Hoy toca jugar al tiburón, una actividad de activación para que los niños y niñas canalicen todas sus energías y se dispongan a las demás actividades. Parece una metáfora de sus vidas ese juego: ellos viven en una isla pequeña al acecho de los tiburones que, cuando los atacan, los transforman en otros tiburones.


Luego hay que concentrarse, cada uno debe pasar una pequeña pelota de tela por las manos de los demás hasta llegar al último. Se ve sencillo, pero la acción requiere concentración, agilidad y también buena comunicación para lograr la meta. Los chicos ríen y se empeñan en la tarea a la par que ríen y se permiten distraerse de la realidad, de la hostilidad.
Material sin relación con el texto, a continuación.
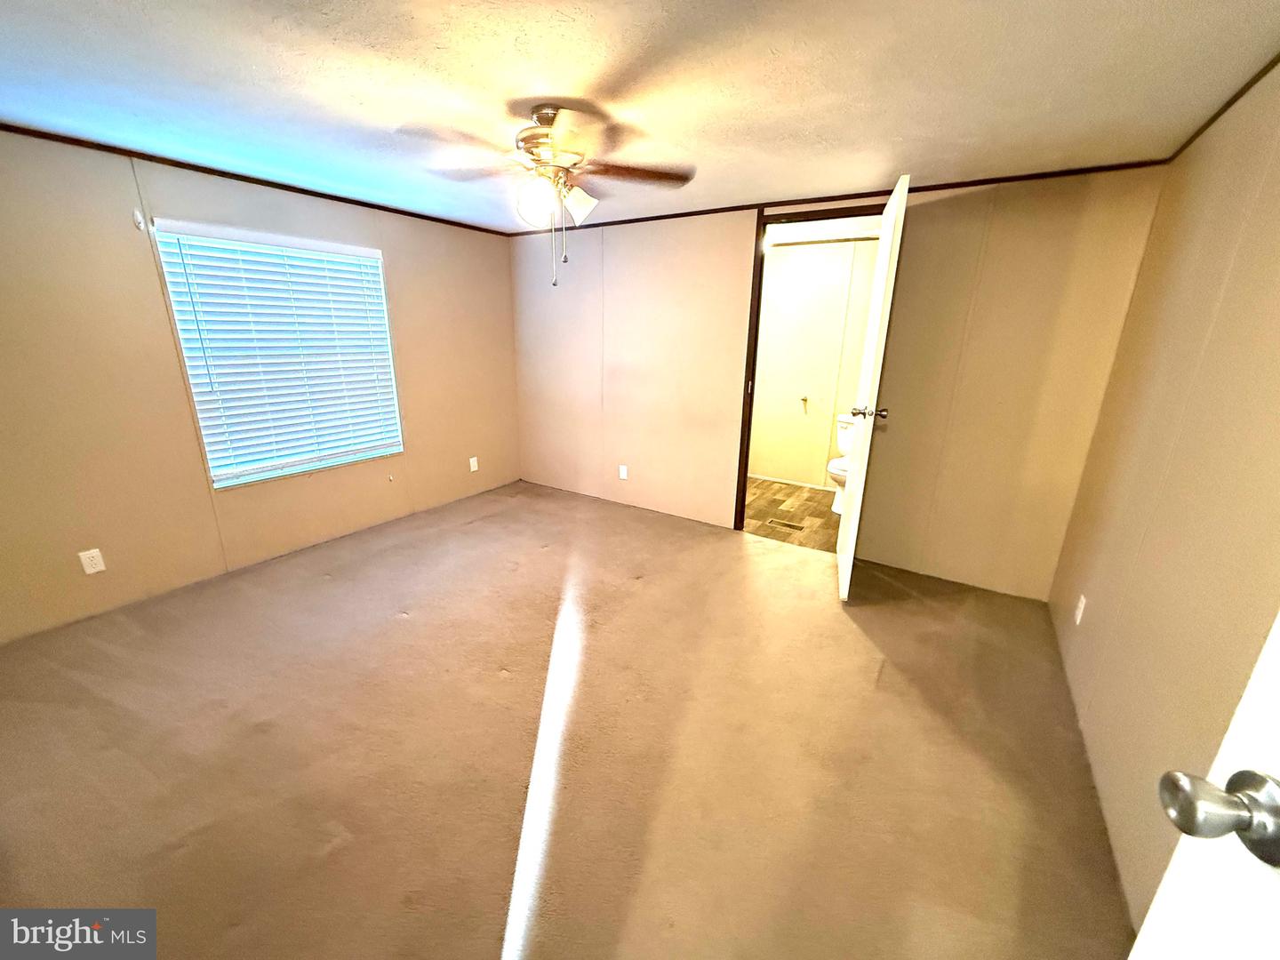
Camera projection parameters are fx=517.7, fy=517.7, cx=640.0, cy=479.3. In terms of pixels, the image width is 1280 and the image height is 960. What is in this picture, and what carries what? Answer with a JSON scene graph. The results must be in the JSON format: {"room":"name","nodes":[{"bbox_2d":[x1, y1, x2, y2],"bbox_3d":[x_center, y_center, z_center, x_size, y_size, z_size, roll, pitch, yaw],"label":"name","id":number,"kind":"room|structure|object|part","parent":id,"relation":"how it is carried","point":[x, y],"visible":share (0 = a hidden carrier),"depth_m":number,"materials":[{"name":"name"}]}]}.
{"room":"bedroom","nodes":[
{"label":"bedroom","id":0,"kind":"room"},
{"bbox_2d":[0,128,519,644],"bbox_3d":[-2.203,-0.639,3.161,0.141,2.234,4.214,11,20,31],"label":"left wall","id":1,"kind":"structure","parent":0,"point":[406,276],"depth_m":2.65,"materials":[{"name":"beige paint"}]},
{"bbox_2d":[78,547,105,574],"bbox_3d":[-2.685,0.399,2.533,0.008,0.115,0.071,11,20,31],"label":"wall outlet","id":2,"kind":"object","parent":1,"relation":"attached to","point":[85,565],"visible":0.98,"depth_m":2.53,"materials":[{"name":"white plastic"}]},
{"bbox_2d":[131,208,146,231],"bbox_3d":[-2.383,-1.238,2.463,0.038,0.085,0.030,11,20,31],"label":"curtain rod bracket","id":3,"kind":"object","parent":1,"relation":"attached to","point":[136,213],"visible":0.97,"depth_m":2.46,"materials":[{"name":"white plastic"}]},
{"bbox_2d":[0,120,512,236],"bbox_3d":[-2.184,-1.632,2.762,0.023,0.035,3.673,11,20,31],"label":"crown molding","id":4,"kind":"structure","parent":1,"relation":"attached to","point":[314,195],"depth_m":2.69,"materials":[{"name":"brown wood"}]},
{"bbox_2d":[148,219,404,487],"bbox_3d":[-2.095,-0.726,3.201,0.114,1.376,1.156,11,20,31],"label":"window","id":5,"kind":"structure","parent":1,"relation":"in","point":[223,476],"depth_m":3.10,"materials":[{"name":"white plastic"}]},
{"bbox_2d":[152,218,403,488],"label":"window blinds","id":6,"kind":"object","parent":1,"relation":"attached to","point":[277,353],"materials":[{"name":"white plastic"}]},
{"bbox_2d":[468,456,479,471],"bbox_3d":[-1.430,-0.131,4.440,0.012,0.122,0.072,11,20,31],"label":"wall outlet","id":7,"kind":"object","parent":1,"relation":"attached to","point":[473,468],"visible":0.99,"depth_m":4.43,"materials":[{"name":"white plastic"}]},
{"bbox_2d":[0,478,1138,959],"bbox_3d":[-0.482,0.847,2.290,4.662,0.103,4.512,11,20,31],"label":"carpet floor","id":8,"kind":"structure","parent":0,"point":[735,557],"depth_m":1.78,"materials":[{"name":"carpet"}]},
{"bbox_2d":[0,0,1279,231],"bbox_3d":[-0.563,-1.339,1.645,4.535,0.107,4.424,11,20,31],"label":"ceiling","id":9,"kind":"structure","parent":0,"point":[525,82],"depth_m":1.68,"materials":[{"name":"white paint"}]},
{"bbox_2d":[399,104,695,287],"bbox_3d":[-0.342,-1.061,1.966,1.009,0.605,0.999,2,17,4],"label":"ceiling fan","id":10,"kind":"object","parent":9,"relation":"hanging from","point":[531,151],"visible":0.99,"depth_m":1.89,"materials":[{"name":"metal"}]},
{"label":"blade","id":11,"kind":"part","parent":10,"relation":"part of","materials":[{"name":"brown wood"}]},
{"bbox_3d":[-0.376,-1.007,1.870,0.128,0.133,0.130,12,20,31],"label":"globe","id":12,"kind":"part","parent":10,"relation":"part of","materials":[{"name":"white glass"}]},
{"bbox_3d":[-0.327,-1.232,1.965,0.309,0.260,0.310,12,20,31],"label":"motor housing","id":13,"kind":"part","parent":10,"relation":"part of","materials":[{"name":"metal"}]},
{"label":"blade","id":14,"kind":"part","parent":10,"relation":"part of","materials":[{"name":"wood"}]},
{"bbox_3d":[-0.238,-1.053,1.981,0.118,0.117,0.120,12,20,31],"label":"shade","id":15,"kind":"part","parent":10,"relation":"part of","materials":[{"name":"white glass"}]},
{"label":"blade","id":16,"kind":"part","parent":10,"relation":"part of","materials":[{"name":"brown wood"}]},
{"bbox_2d":[742,477,840,552],"bbox_3d":[1.279,0.270,4.415,2.230,0.100,1.652,11,20,31],"label":"bathroom floor","id":17,"kind":"structure","parent":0,"point":[788,496],"depth_m":4.23,"materials":[{"name":"brown wood"}]},
{"bbox_2d":[766,517,805,531],"bbox_3d":[1.117,0.346,3.972,0.274,0.006,0.116,11,20,31],"label":"floor vent","id":18,"kind":"object","parent":17,"relation":"in","point":[798,528],"visible":0.98,"depth_m":3.96,"materials":[{"name":"metal"}]},
{"bbox_2d":[827,411,855,513],"bbox_3d":[1.792,-0.133,4.310,0.452,0.755,0.752,11,20,31],"label":"toilet","id":19,"kind":"object","parent":17,"relation":"on","point":[841,436],"visible":0.31,"depth_m":4.27,"materials":[{"name":"white ceramic"}]},
{"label":"toilet tank","id":20,"kind":"part","parent":19,"relation":"part of","materials":[{"name":"white ceramic"}]},
{"bbox_2d":[749,235,878,487],"bbox_3d":[1.634,-1.024,4.793,2.495,2.203,0.129,11,20,31],"label":"bathroom wall","id":21,"kind":"structure","parent":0,"point":[790,261],"depth_m":4.77,"materials":[{"name":"paint"}]},
{"bbox_2d":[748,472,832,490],"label":"baseboard","id":22,"kind":"structure","parent":21,"relation":"attached to","point":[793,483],"depth_m":5.06,"materials":[{"name":"white paint"}]},
{"bbox_2d":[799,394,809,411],"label":"toilet paper holder","id":23,"kind":"object","parent":21,"relation":"attached to","point":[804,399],"visible":0.98,"depth_m":4.85,"materials":[{"name":"metal"}]},
{"bbox_2d":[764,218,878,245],"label":"bathroom ceiling","id":24,"kind":"structure","parent":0,"point":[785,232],"depth_m":4.03,"materials":[{"name":"white paint"}]},
{"bbox_2d":[506,165,1167,599],"bbox_3d":[0.603,-0.728,3.622,4.210,2.247,0.124,11,20,31],"label":"back wall","id":25,"kind":"structure","parent":0,"point":[1032,216],"depth_m":3.06,"materials":[{"name":"beige paint"}]},
{"bbox_2d":[617,464,628,479],"bbox_3d":[-0.145,-0.058,4.270,0.073,0.122,0.009,11,20,31],"label":"wall outlet","id":26,"kind":"object","parent":25,"relation":"attached to","point":[624,474],"visible":0.99,"depth_m":4.27,"materials":[{"name":"white plastic"}]},
{"bbox_2d":[734,201,887,532],"bbox_3d":[1.140,-0.591,3.391,0.894,2.126,0.159,11,20,31],"label":"door frame","id":27,"kind":"structure","parent":25,"relation":"in","point":[743,485],"depth_m":3.37,"materials":[{"name":"brown wood"}]},
{"bbox_2d":[833,172,907,599],"bbox_3d":[1.244,-0.418,2.866,0.177,2.054,0.775,6,18,17],"label":"door","id":28,"kind":"structure","parent":27,"relation":"attached to","point":[841,557],"depth_m":2.63,"materials":[{"name":"white paint"}]},
{"bbox_3d":[1.204,-0.356,2.749,0.176,0.068,0.107,6,18,17],"label":"doorknob","id":29,"kind":"part","parent":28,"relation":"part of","materials":[{"name":"metal"}]},
{"bbox_2d":[506,160,1174,234],"bbox_3d":[0.659,-1.720,3.265,3.818,0.036,0.024,11,20,31],"label":"crown molding","id":30,"kind":"structure","parent":25,"relation":"attached to","point":[595,224],"depth_m":2.84,"materials":[{"name":"brown wood"}]},
{"bbox_2d":[1048,59,1279,928],"bbox_3d":[1.313,0.102,0.948,0.128,2.269,3.936,11,20,31],"label":"right wall","id":31,"kind":"structure","parent":0,"point":[1100,601],"depth_m":1.51,"materials":[{"name":"beige paint"}]},
{"bbox_2d":[1073,594,1087,623],"bbox_3d":[1.887,0.556,2.224,0.008,0.115,0.070,11,20,31],"label":"wall outlet","id":32,"kind":"object","parent":31,"relation":"attached to","point":[1082,606],"visible":0.97,"depth_m":2.21,"materials":[{"name":"white plastic"}]},
{"bbox_2d":[1128,610,1279,959],"bbox_3d":[0.511,0.412,0.117,0.177,2.031,0.889,5,17,13],"label":"white door","id":33,"kind":"structure","parent":31,"relation":"attached to","point":[1148,921],"depth_m":0.50,"materials":[{"name":"white paint"}]},
{"bbox_2d":[1168,52,1277,158],"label":"crown molding","id":34,"kind":"structure","parent":31,"relation":"attached to","point":[1214,116],"depth_m":1.69,"materials":[{"name":"brown wood"}]}
]}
Queda una última actividad: hay que hacer un bus, construir un medio de transporte para viajar por el centro comercial a entrevistar a los adultos que habitan el espacio. Son 20 niños que, por grupos, empiezan a tomar decisiones sobre el color y la forma del vehículo, pero también sobre la música que sonará cuando arranque. Ellos no lo saben del todo, porque la práctica será la que dé cuenta de eso, pero la idea es que puedan tener una relación más cercana con los adultos que los rodean, que bajen la guardia y los temores para hablar de las cosas que les pasan, para poner atención a su mundo y ser más curiosos frente al lugar que habitan y frente a las personas que ven todos los días.


El viaje apenas empieza porque está todo por hacer. Mientras tanto los talleristas acompañan y toman nota mental de las conversaciones que surgen entre ellos para entender mejor su contexto y proponer actividades cada vez más pertinentes:


- “Yo le guardo los celulares a mi amiga, es que ni pa’ qué traen un Iphone, hay que desbloquearlo y eso termina saliendo más caro que lo que le dan por él”.
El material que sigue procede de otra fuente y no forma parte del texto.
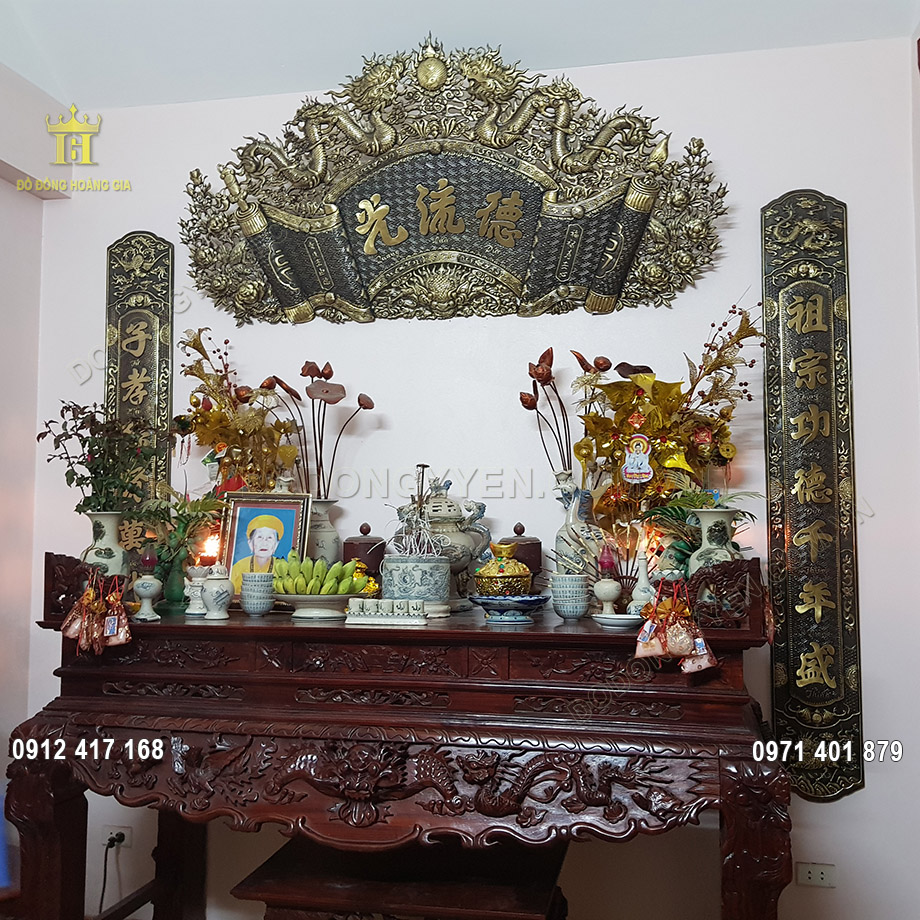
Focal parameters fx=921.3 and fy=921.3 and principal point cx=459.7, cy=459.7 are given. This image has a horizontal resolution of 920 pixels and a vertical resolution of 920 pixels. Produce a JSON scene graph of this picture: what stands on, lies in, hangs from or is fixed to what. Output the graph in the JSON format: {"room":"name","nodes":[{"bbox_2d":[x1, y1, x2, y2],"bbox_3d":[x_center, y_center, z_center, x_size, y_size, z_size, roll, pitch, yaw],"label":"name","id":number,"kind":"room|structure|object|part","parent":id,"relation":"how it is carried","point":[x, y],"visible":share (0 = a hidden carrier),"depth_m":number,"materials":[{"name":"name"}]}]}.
{"room":"place of worship","nodes":[
{"label":"place of worship","id":0,"kind":"room"},
{"bbox_2d":[0,53,62,863],"bbox_3d":[-1.943,-0.021,1.660,0.216,3.009,3.693,-1,-4,11],"label":"left wall","id":1,"kind":"structure","parent":0,"point":[1,181],"depth_m":3.21,"materials":[{"name":"white paint"}]},
{"bbox_2d":[0,0,919,109],"bbox_3d":[-0.384,-1.514,1.257,3.739,0.124,4.161,-1,-4,11],"label":"ceiling","id":2,"kind":"structure","parent":0,"point":[406,34],"depth_m":2.90,"materials":[{"name":"white paint"}]},
{"bbox_2d":[22,32,919,919],"bbox_3d":[-0.012,0.111,3.143,3.216,3.016,0.159,-1,-4,11],"label":"back wall","id":3,"kind":"structure","parent":0,"point":[868,794],"depth_m":3.00,"materials":[{"name":"white paint"}]},
{"bbox_2d":[101,825,132,849],"bbox_3d":[-1.173,1.285,3.142,0.109,0.069,0.012,-1,-4,11],"label":"wall socket","id":4,"kind":"object","parent":3,"relation":"attached to","point":[125,840],"visible":0.64,"depth_m":3.14,"materials":[{"name":"white plastic"}]},
{"bbox_2d":[98,832,124,917],"bbox_3d":[-1.184,1.427,3.048,0.130,0.318,0.163,-1,-4,11],"label":"power cord","id":5,"kind":"object","parent":4,"relation":"attached to","point":[108,847],"visible":0.89,"depth_m":3.09,"materials":[{"name":"black plastic"}]},
{"bbox_2d":[105,231,173,544],"bbox_3d":[-1.154,-0.212,3.305,0.273,1.244,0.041,-1,-4,11],"label":"plaque","id":6,"kind":"object","parent":3,"relation":"attached to","point":[163,312],"visible":0.68,"depth_m":3.30,"materials":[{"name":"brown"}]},
{"bbox_2d":[176,37,732,326],"bbox_3d":[-0.066,-0.931,3.096,1.844,0.966,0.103,-1,-4,11],"label":"wall plaque","id":7,"kind":"object","parent":3,"relation":"attached to","point":[614,290],"visible":0.99,"depth_m":3.08,"materials":[{"name":"metal"}]},
{"bbox_2d":[761,189,863,800],"bbox_3d":[1.078,0.088,2.825,0.283,1.866,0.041,-1,-4,11],"label":"plaque","id":8,"kind":"object","parent":3,"relation":"attached to","point":[794,315],"visible":0.96,"depth_m":2.81,"materials":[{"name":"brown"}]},
{"bbox_2d":[796,862,836,888],"bbox_3d":[1.065,1.243,2.757,0.112,0.069,0.010,-1,-4,11],"label":"wall socket","id":9,"kind":"object","parent":3,"relation":"attached to","point":[820,876],"visible":0.98,"depth_m":2.75,"materials":[{"name":"white plastic"}]},
{"label":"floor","id":10,"kind":"structure","parent":0,"visible":0},
{"bbox_2d":[3,555,792,919],"bbox_3d":[-0.148,0.915,2.528,1.974,1.214,0.785,-1,-4,11],"label":"altar table","id":11,"kind":"object","parent":10,"relation":"on","point":[66,834],"visible":0.95,"depth_m":2.24,"materials":[{"name":"brown wood"}]},
{"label":"leg","id":12,"kind":"part","parent":11,"relation":"part of","materials":[{"name":"brown wood"}]},
{"bbox_2d":[60,572,130,654],"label":"gift pouches","id":13,"kind":"object","parent":11,"relation":"hanging from","point":[88,591],"visible":0.97,"depth_m":2.47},
{"bbox_2d":[81,511,128,577],"bbox_3d":[-1.041,0.287,2.698,0.145,0.268,0.146,3,-5,-43],"label":"vase","id":14,"kind":"object","parent":11,"relation":"on","point":[101,522],"visible":0.72,"depth_m":2.66,"materials":[{"name":"ceramic"}]},
{"bbox_2d":[37,400,168,515],"bbox_3d":[-1.078,0.034,2.819,0.418,0.434,0.352,-1,-4,11],"label":"green plant","id":15,"kind":"object","parent":14,"relation":"in","point":[77,484],"visible":0.87,"depth_m":2.79,"materials":[{"name":"green plant"}]},
{"bbox_2d":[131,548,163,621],"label":"oil lamp","id":16,"kind":"object","parent":11,"relation":"on","point":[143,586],"visible":0.99,"depth_m":2.60,"materials":[{"name":"white ceramic"}]},
{"bbox_2d":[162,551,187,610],"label":"green vase","id":17,"kind":"object","parent":11,"relation":"on","point":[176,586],"visible":0.69,"depth_m":2.75,"materials":[{"name":"green glass"}]},
{"bbox_2d":[140,492,222,599],"bbox_3d":[-0.857,0.264,2.815,0.308,0.370,0.263,-1,-4,11],"label":"green plant","id":18,"kind":"object","parent":11,"relation":"on","point":[200,509],"visible":0.64,"depth_m":2.79,"materials":[{"name":"green plant"}]},
{"bbox_2d":[184,565,209,615],"bbox_3d":[-0.758,0.376,2.670,0.087,0.145,0.085,-1,-4,11],"label":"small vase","id":19,"kind":"object","parent":11,"relation":"on","point":[200,584],"visible":0.83,"depth_m":2.64,"materials":[{"name":"white ceramic"}]},
{"bbox_2d":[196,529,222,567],"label":"candle","id":20,"kind":"object","parent":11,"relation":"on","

- “Todos los hombres son malos, ellos no quieren sino ‘quitarle la cabeza a uno’”.

- “Profe, a usted le falta mundo”.


Esta colección de frases sueltas son poderosas porque dan cuenta de esta realidad que no se termina de escribir y que ahí sigue, pero, por eso mismo, nadie dice que el final ya esté dictado. Así, el sueño de cada sábado es hacer que, precisamente, en el terreno más hostil también crezcan flores, aquellas que estén dispuestas a salir de los patrones, de los lugares comunes por los cuales se conoce a Barbacoas y así poder habitar el mundo de manera más amable, más colorida, en esa calle fascinante: Barbacoas.